Throughout the piece, a series of analogies are projected on a small supertitle screen at the back of the stage. “She is to them as they are to us”; “He is to that as this it to him”; “It was to him as he was to it”; “These are to him as they are to us”; “She is to them as they are to him”; “She was to them as you are to her”; “What are these to them?”; “or they to her?” At first, I was excited. It seemed to me that some kind of sophisticated summary of the stage action was being given, that someone had incredibly managed to schematize the action of a play as a series of analogous relationships. I tried to follow the logic, but every time I came up empty handed.

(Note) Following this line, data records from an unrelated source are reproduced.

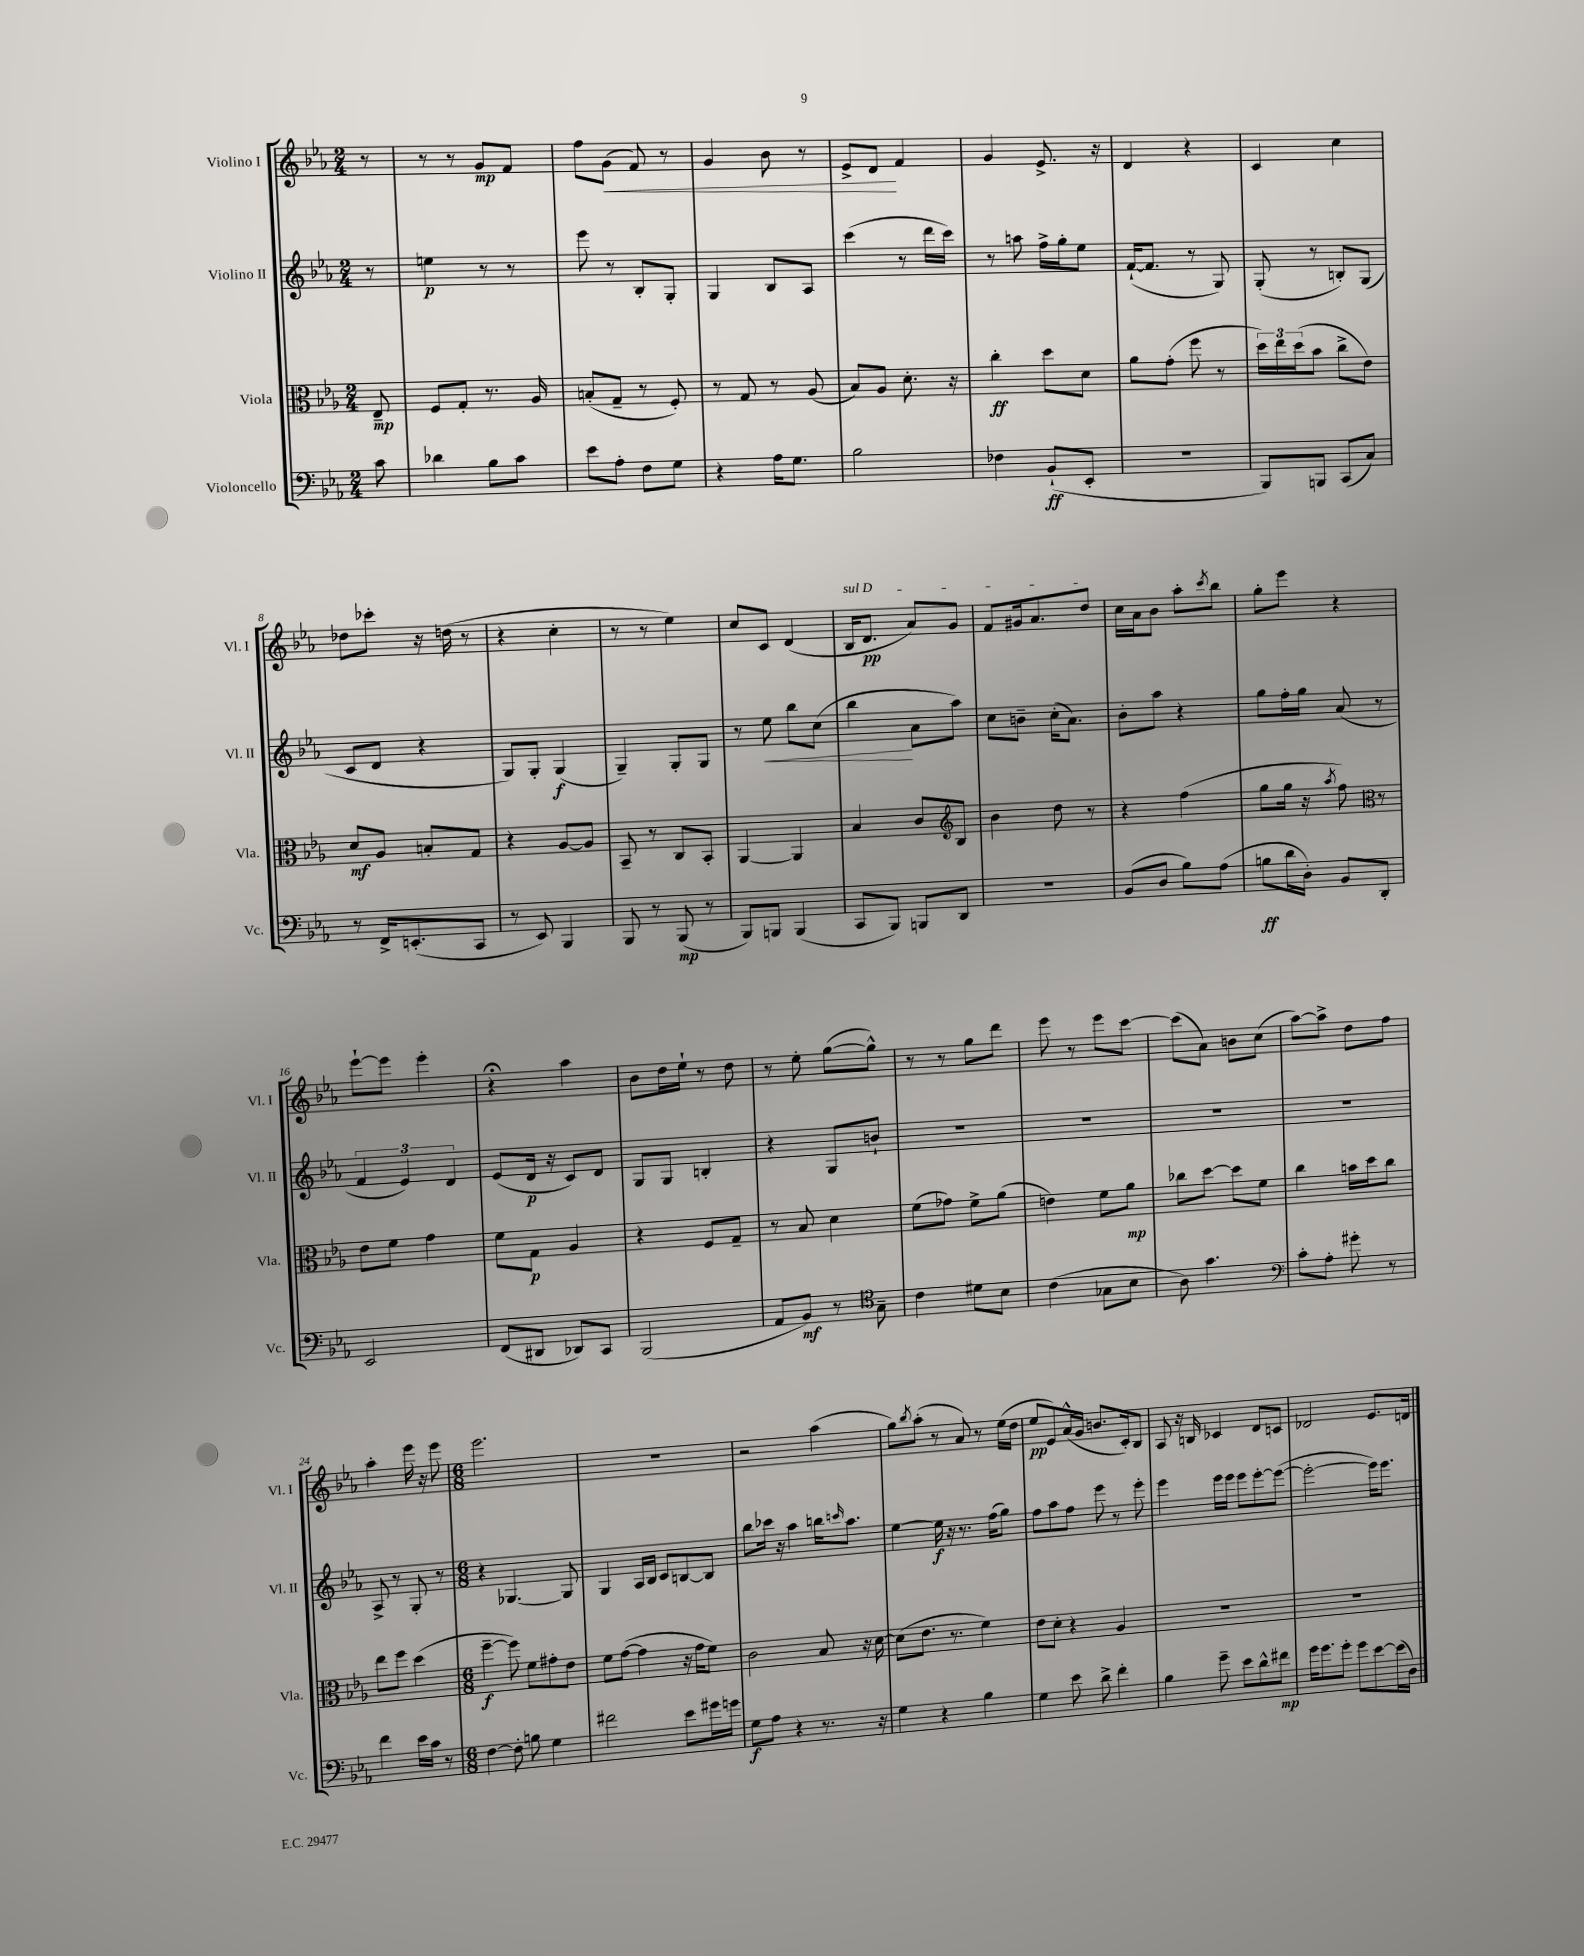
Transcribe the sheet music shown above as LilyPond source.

<<
\new StaffGroup <<
\new Staff = "s0" \with { instrumentName = "Violino I" shortInstrumentName = "Vl. I" } {
    \clef treble \key ees \major \numericTimeSignature \time 2/4 \partial 8
    r8 |
    r8 r8 g'8\mp f'8 |
    f''8 g'8\<( f'8) r8 |
    g'4 bes'8 r8 |
    ees'8-> d'8\! f'4 |
    g'4 ees'8.-> r16 |
    d'4 r4 |
    c'4 c''4 |
    des''8 ces'''8-. r16 d''16( r8 |
    r4 c''4-. |
    r8 r8 ees''4) |
    c''8 c'8 d'4( |
    \once \override TextSpanner.bound-details.left.text = \markup { \italic "sul D" } bes16\startTextSpan d'8.\pp aes'8) g'8 |
    f'8 gis'16 aes'8. d''8\stopTextSpan |
    c''16 aes'16 bes'8 aes''8-. \acciaccatura { c'''8 } bes''8 |
    g''8-. ees'''8 r4 |
    ees'''8~-! ees'''8 ees'''4-. |
    r4\fermata aes''4 |
    bes'8 d''16 ees''16-! r8 d''8 |
    r8 ees''8-. g''8~( g''8-^) |
    r8 r8 g''8 d'''8 |
    ees'''8 r8 ees'''8 c'''8~ |
    c'''8( aes'8) b'8 c''8( |
    aes''8~) aes''8-> d''8 f''8 |
    aes''4-. ees'''16 r16 ees'''8 |
    \numericTimeSignature \time 6/8 ees'''2. |
    R2. |
    r2 aes''4( |
    g''8) \acciaccatura { bes''8 } aes''8-.( r8 aes'8) r8 ees''16( d''16 |
    ees''8\pp ees'8) aes'16-^( g'16 b'8. c'16-.) bes8 |
    aes8 r16 b16 ces'4 d'8 c'8 |
    des'2 ees'8. d'16 \bar "|." |
}
\new Staff = "s1" \with { instrumentName = "Violino II" shortInstrumentName = "Vl. II" } {
    \clef treble \key ees \major \numericTimeSignature \time 2/4 \partial 8
    r8 |
    e''4\p r8 r8 |
    ees'''8 r8 bes8-. g8-. |
    g4 bes8 aes8 |
    c'''4( r8 d'''16 c'''16) |
    r8 a''8 f''16-> g''16-. ees''8 |
    f'16~-!( f'8. r8 g8) |
    g8-.( r8 b8-.) g8( |
    c'8 d'8 r4 |
    g8) g8-. g4\f( |
    g4--) g8-. g8 |
    r8 ees''8\< bes''8 c''8( |
    bes''4\! aes'8 aes''8) |
    c''8 b'8-- c''16-.( aes'8.) |
    bes'8-. aes''8 r4 |
    g''8 f''16-. g''16 aes'8( r8 |
    \tuplet 3/2 { f'4 ees'4) d'4 } |
    ees'8( d'16\p r16 c'8) d'8 |
    g8 g8 b4-. |
    r4 g8 b'8-! |
    R2 |
    R2 |
    R2 |
    R2 |
    aes8-> r8 g8-. r8 |
    \numericTimeSignature \time 6/8 r4 ges4.~ ges8 |
    g4 aes16 bes16 c'8 b8~ b8 |
    bes''8 ces'''16 r16 aes''4 b''16 \grace { c'''16 } aes''8. |
    ees''4~ ees''16\f r16 r8. f''16( g''8) |
    f''8 aes''8 f''8 ees'''8 r8 ees'''8-. |
    ees'''4 ees'''16 ees'''16 ees'''8 ees'''8~-. ees'''8~( |
    ees'''2~-. ees'''16) ees'''8. \bar "|." |
}
\new Staff = "s2" \with { instrumentName = "Viola" shortInstrumentName = "Vla." } {
    \clef alto \key ees \major \numericTimeSignature \time 2/4 \partial 8
    ees8--\mp |
    f8 g8-. r8. aes16 |
    b8-.( g8-- r8 f8-.) |
    r8 g8 r8 aes8( |
    bes8) aes8 d'8.-. r16 |
    c''4-.\ff d''8 d'8 |
    aes'8 g'8-.( f''8 r8 |
    \tuplet 3/2 { d''16) ees''16 d''16( } bes'8 c''8-> ees'8) |
    d'8\mf aes8 b8-. g8 |
    r4 aes8~ aes8 |
    bes,8-- r8 c8 bes,8-. |
    aes,4~ aes,4 |
    bes4 c'8 bes8 |
    \clef treble bes'4 d''8 r8 |
    r4 f''4( |
    g''8 g''16 r16 \acciaccatura { aes''8 } f''8) r8 |
    \clef alto ees'8 f'8 g'4 |
    f'8 g8\p aes4 |
    r4 f8 g8-- |
    r8 bes8 d'4 |
    f'8( ges'8) f'8-> aes'8( |
    e'4) f'8 aes'8\mp |
    ces''8 d''8~ d''8 f'8 |
    c''4 b'16 d''16 c''8 |
    ees''8 f''8 d''4( |
    \numericTimeSignature \time 6/8 f''4~--\f f''8) f'8 gis'8-. ees'8 |
    f'8 g'8~( g'4 r16 g'16 f'8) |
    c'2 bes8 r16 d'16~ |
    d'8( ees'8. r8. f'4) |
    ees'8 d'8-. r4 aes4 |
    R2. |
    R2. \bar "|." |
}
\new Staff = "s3" \with { instrumentName = "Violoncello" shortInstrumentName = "Vc." } {
    \clef bass \key ees \major \numericTimeSignature \time 2/4 \partial 8
    c'8 |
    des'4 bes8 c'8 |
    ees'8 aes8-. f8 g8 |
    r4 aes16 g8. |
    bes2 |
    fes4 bes,8-!\ff( ees,8-. |
    R2 |
    bes,,8) b,,8 c,8( c8) |
    r8 f,16-> e,8.-.( c,8 |
    r8 ees,8) bes,,4 |
    bes,,8 r8 bes,,8\mp( r8 |
    bes,,8) b,,8 b,,4( |
    c,8 bes,,8) b,,8 d,8 |
    R2 |
    bes,8( d8 bes8) aes8( |
    b8\ff d'16 d16-.) bes,8 d,8-. |
    ees,2 |
    f,8( dis,8 des,8) c,8 |
    bes,,2( |
    aes,8 bes,8\mf) r8 g8-- |
    \clef tenor c'4 dis'8 bes8 |
    c'4( ges8 bes8 |
    aes8) g'4. |
    \clef bass c'8-. aes8-. gis'8-. r8 |
    f'4 ees'16 c'16 r8 |
    \numericTimeSignature \time 6/8 f4~ f8-. b8 g4 |
    fis'2 ees'8 gis'16 g'16 |
    g8\f aes8 r4 r8. r16 |
    g4 r4 bes4 |
    g4 ees'8 d'8-> f'4-. |
    bes4 g'8-- ees'8 d'8-^ fis'8\mp |
    g'16 g'8. g'8-. g'8 ees'8~ ees'16( d16) \bar "|." |
}
>>
>>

“We work here with very powerful formal systems,” Forsythe writes in the program, “but I continually shatter their logic by inserting exceptions. But before they notice that, I also shatter that logic by inserting exceptions to that exception. It all has to do with how the human brain works: it’s always looking for patterns and connections so as to be able to predict the unfolding of an event. Once that becomes clear, however, a spectator’s attention weakens. That’s why I keep pricking it over and over again.”
This seems right to me, in part, but incomplete: there has to be some sort of upper limit. Too many broken patterns is like too many colors: you end up with mud.

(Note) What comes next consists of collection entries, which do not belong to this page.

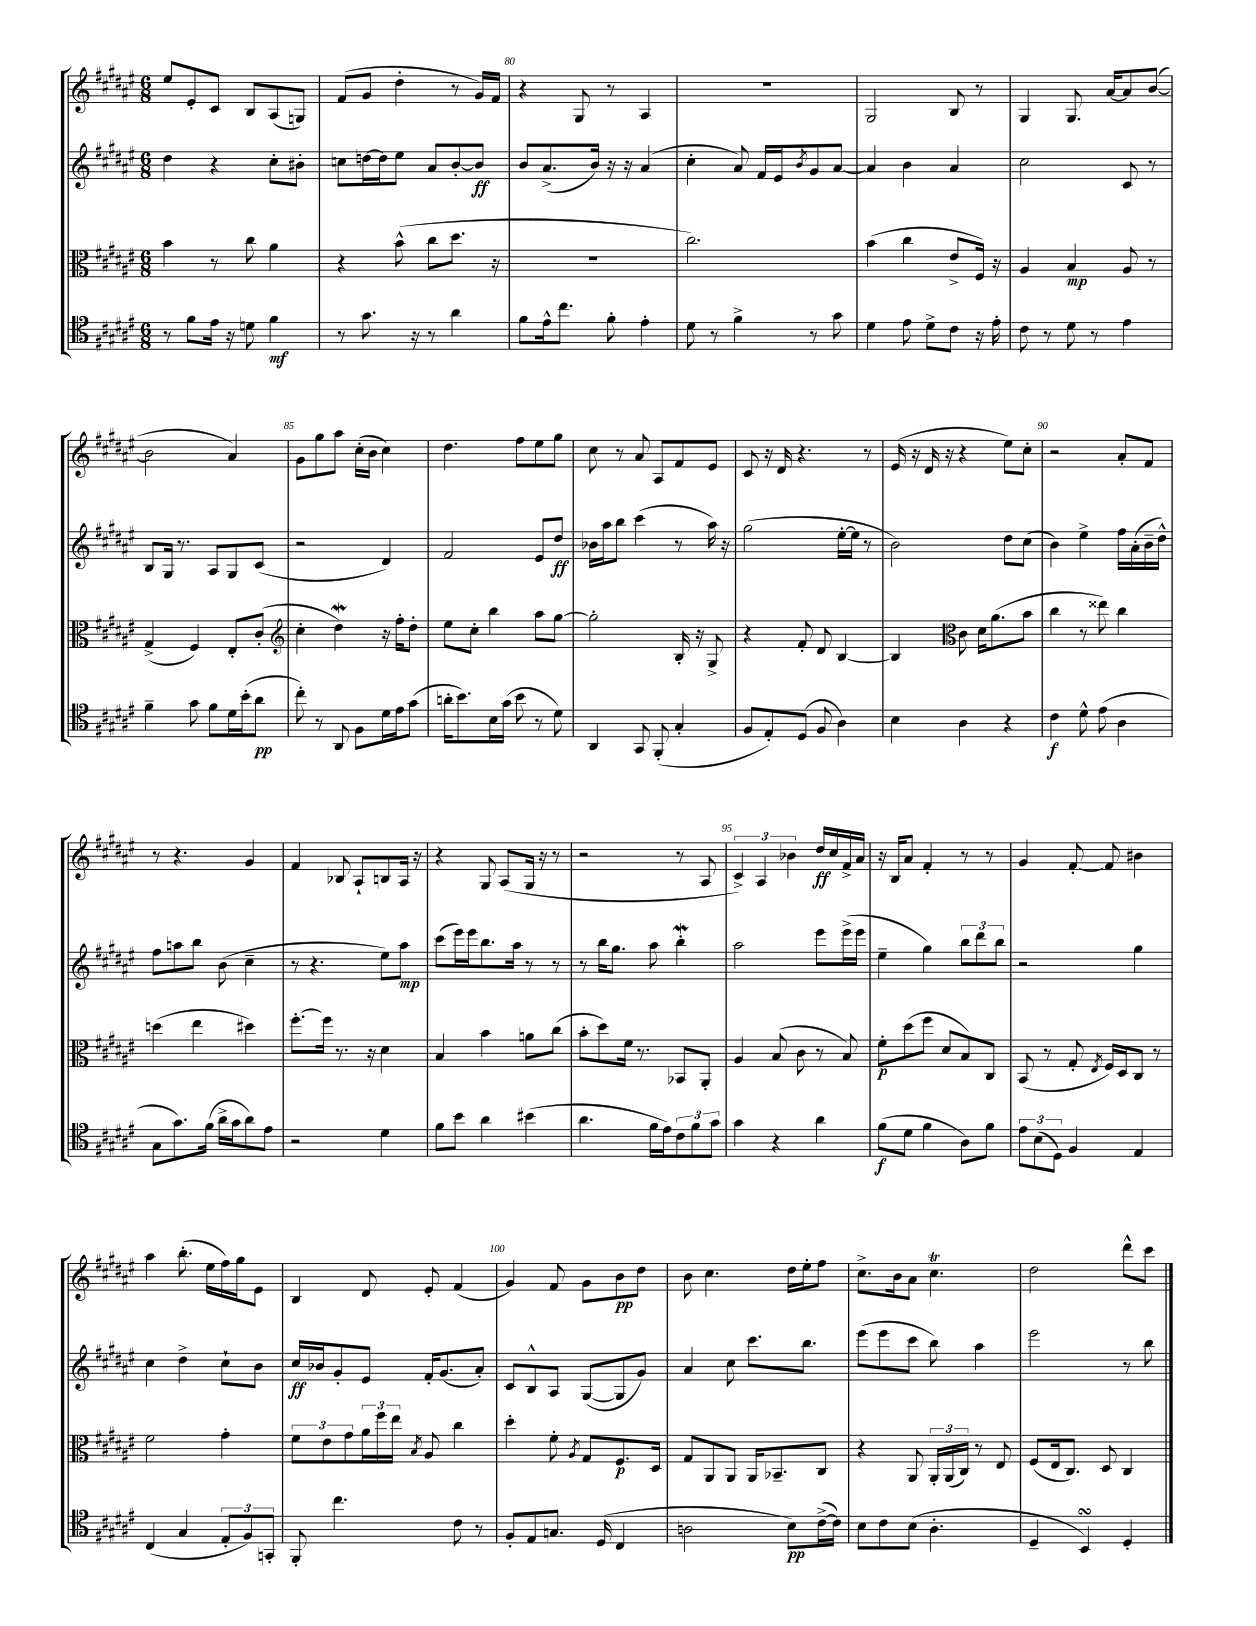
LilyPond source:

<<
\new StaffGroup <<
\new Staff = "s0" {
    \clef treble \key fis \major \numericTimeSignature \time 6/8
    eis''8 eis'8-. cis'8 b8 ais8( g8) |
    fis'8( gis'8 dis''4-. r8 gis'16) fis'16 |
    r4 gis8 r8 ais4 |
    R2. |
    gis2 b8 r8 |
    gis4 gis8. ais'16~ ais'8 b'8~( |
    b'2 ais'4) |
    gis'8 gis''8 ais''8 cis''16-.( b'16 cis''4) |
    dis''4. fis''8 eis''8 gis''8 |
    cis''8 r8 ais'8 ais8 fis'8 eis'8 |
    cis'8 r16 dis'16 r4. r8 |
    eis'16( r16 dis'16 r16 r4 eis''8) cis''8-. |
    r2 ais'8-. fis'8 |
    r8 r4. gis'4 |
    fis'4 bes8 ais8-! b8 ais16 r16 |
    r4 gis8 ais8( gis16 r16 r8 |
    r2 r8 ais8 |
    \tuplet 3/2 { cis'4->) ais4 bes'4 } dis''16\ff cis''16 fis'16-> ais'16 |
    r16 b16 ais'8 fis'4-. r8 r8 |
    gis'4 fis'8~-. fis'8 bis'4 |
    ais''4 b''8.-.( eis''16 fis''16) gis''16 eis'8 |
    b4 dis'8 eis'8-. fis'4( |
    gis'4) fis'8 gis'8 b'8\pp dis''8 |
    b'8 cis''4. dis''16 eis''16-. fis''8 |
    cis''8.-> b'16 ais'8 cis''4.\trill |
    dis''2 dis'''8-^ cis'''8 \bar "|." |
}
\new Staff = "s1" {
    \clef treble \key fis \major \numericTimeSignature \time 6/8
    dis''4 r4 cis''8-. bis'8-. |
    c''8 d''16~ d''16 eis''8 ais'8 b'8~-. b'8\ff |
    b'8 ais'8.->( b'16) r16 r16 ais'4( |
    cis''4-. ais'8) fis'16 eis'16 \acciaccatura { b'8 } gis'8 ais'8~ |
    ais'4 b'4 ais'4 |
    cis''2 cis'8 r8 |
    b8 gis16 r8. ais8 gis8 cis'8( |
    r2 dis'4) |
    fis'2 eis'8 dis''8\ff |
    bes'16 ais''16 b''8 cis'''4( r8 ais''16) r16 |
    gis''2( eis''16~-. eis''16 r8 |
    b'2) dis''8 cis''8( |
    b'4) eis''4-> fis''16 ais'16-.( b'16-- dis''16-^) |
    fis''8 a''8 b''8 b'8( cis''4-- |
    r8 r4. eis''8) ais''8\mp |
    cis'''8( eis'''16) eis'''16 b''8. ais''16 r8 r8 |
    r8 b''16 gis''8. ais''8 b''4-.\mordent |
    ais''2 eis'''8 eis'''16->( eis'''16 |
    eis''4-- gis''4) \tuplet 3/2 { b''8 dis'''8 b''8 } |
    r2 gis''4 |
    cis''4 dis''4-> cis''8-! b'8 |
    cis''16\ff bes'16 gis'8-. eis'8 fis'16-. gis'8.( ais'8-.) |
    cis'8 b8-^ ais8 gis8~( gis8 gis'8) |
    ais'4 cis''8 cis'''8. b''8. |
    eis'''8( eis'''8 cis'''8 b''8) ais''4 |
    eis'''2 r8 b''8 \bar "|." |
}
\new Staff = "s2" {
    \clef alto \key fis \major \numericTimeSignature \time 6/8
    b'4 r8 cis''8 ais'4 |
    r4 b'8-^( cis''8 dis''8. r16 |
    R2. |
    cis''2.) |
    b'4( cis''4 eis'8-> fis16) r16 |
    ais4 b4\mp ais8 r8 |
    gis4->( fis4) eis8-. cis'8-.( |
    \clef treble cis''4-. dis''4\mordent) r16 fis''16-. dis''8-. |
    eis''8 cis''8-. b''4 ais''8 gis''8~ |
    gis''2-. b16-. r16 gis8-> |
    r4 fis'8-. dis'8 b4~ |
    b4 \clef alto cis'8 dis'16 ais'8.( b'8 |
    cis''4 r8 eisis''8) cis''4 |
    d''4( eis''4 dis''4) |
    fis''8.~-. fis''16 r8. r16 dis'4 |
    b4 b'4 a'8 cis''8( |
    b'8-. dis''8) fis'16 r8. bes,8 ais,8-. |
    ais4 b8( cis'8 r8 b8) |
    fis'8-.\p dis''8( fis''8 dis'8 b8) cis8 |
    b,8( r8 gis8-. \acciaccatura { eis8 } fis16) dis16 cis8 r8 |
    fis'2 gis'4-. |
    \tuplet 3/2 { fis'8 eis'8 gis'8 } \tuplet 3/2 { ais'16 fis''16 eis''16 } \acciaccatura { b8 } ais8 cis''4 |
    dis''4-. fis'8-. \acciaccatura { ais8 } gis8 fis8.\p dis16 |
    gis8 ais,8 ais,8 ais,16 bes,8.-- cis8 |
    r4 ais,8 \tuplet 3/2 { ais,16-. ais,16( cis16) } r8 eis8 |
    fis8( eis16 cis8.) dis8 cis4 \bar "|." |
}
\new Staff = "s3" {
    \clef tenor \key fis \major \numericTimeSignature \time 6/8
    r8 fis'8 eis'16 r16 d'8 fis'4\mf |
    r8 gis'8. r16 r8 ais'4 |
    fis'8 eis'16-^ cis''8. fis'8-. eis'4-. |
    dis'8 r8 fis'4-> r8 gis'8 |
    dis'4 eis'8 dis'8-> cis'8 r16 eis'16-. |
    cis'8 r8 dis'8 r8 eis'4 |
    fis'4-- gis'8 fis'8 dis'16 b'16-.( ais'8\pp |
    cis''8-.) r8 ais,8 fis8 dis'16 eis'16 gis'8( |
    a'16-. b'8.) b16 gis'16( b'8 r8 dis'8) |
    ais,4 gis,8 fis,8-.( gis4-. |
    fis8 eis8-.) dis8( fis8 ais4) |
    b4 ais4 r4 |
    cis'4\f dis'8-^ eis'8( ais4 |
    gis8 gis'8.) fis'16( ais'16-> gis'16 ais'8) eis'8 |
    r2 dis'4 |
    fis'8 b'8 ais'4 bis'4( |
    ais'4. fis'16 eis'16) \tuplet 3/2 { cis'8 fis'8 gis'8 } |
    gis'4 r4 ais'4 |
    fis'8\f( dis'8 fis'4 ais8) fis'8 |
    \tuplet 3/2 { eis'8 b8( dis8) } fis4 eis4 |
    cis4( gis4 \tuplet 3/2 { eis8-. fis8) g,8-. } |
    fis,8-. cis''4. cis'8 r8 |
    fis8-. eis8 g8. dis16( cis4 |
    a2 b8\pp) cis'16~->( cis'16) |
    b8 cis'8 b8( ais4.-. |
    dis4-- b,4\turn) dis4-. \bar "|." |
}
>>
>>
\layout { \context { \Score currentBarNumber = #78 \override BarNumber.break-visibility = ##(#f #t #t) barNumberVisibility = #(every-nth-bar-number-visible 5) } }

“What is a paradox?” Anne Carson asks in Eros the Bittersweet. “A paradox is a kind of thinking that reaches out but never arrives at the end of its thought. Each time it reaches out, there is a shift of distance in mid-reasoning that prevents the answer from being grasped . . . Each one contains a point where the reasoning seems to fold into itself and disappear, or at least that is how it feels. Each time it disappears, it can begin again, and so the reach continues. If you happen to enjoy reasoning, you are delighted to begin again. On the other hand, your enjoyment of reasoning must entail some wish to arrive at a conclusion, so your delight has an edge of chagrin.”
Perhaps inscrutability has something to do with the ratio of delight to chagrin.
I wonder about endings, why so often formally courageous works revert to stock patterns to conclude. Sider ends with the performers, all assembled, leaving the stage one by one, allowing their cardboard rectangles to fall to the ground. Then, the first tableau is reestablished; the play begins again. As the lights fade, titles come up on the screen: “they were,” followed by, “and they weren’t.” And here the problem of inscrutability is reversed. It seems we know all too well what’s being said.
William Forsythe's Sider was at BAM from October 9 through 12. The company will premiere a new work at the Hellerau European Center for the Arts in Dresden October 30 through November 10.
Emily Hoffman is a writer and critic living in New York City.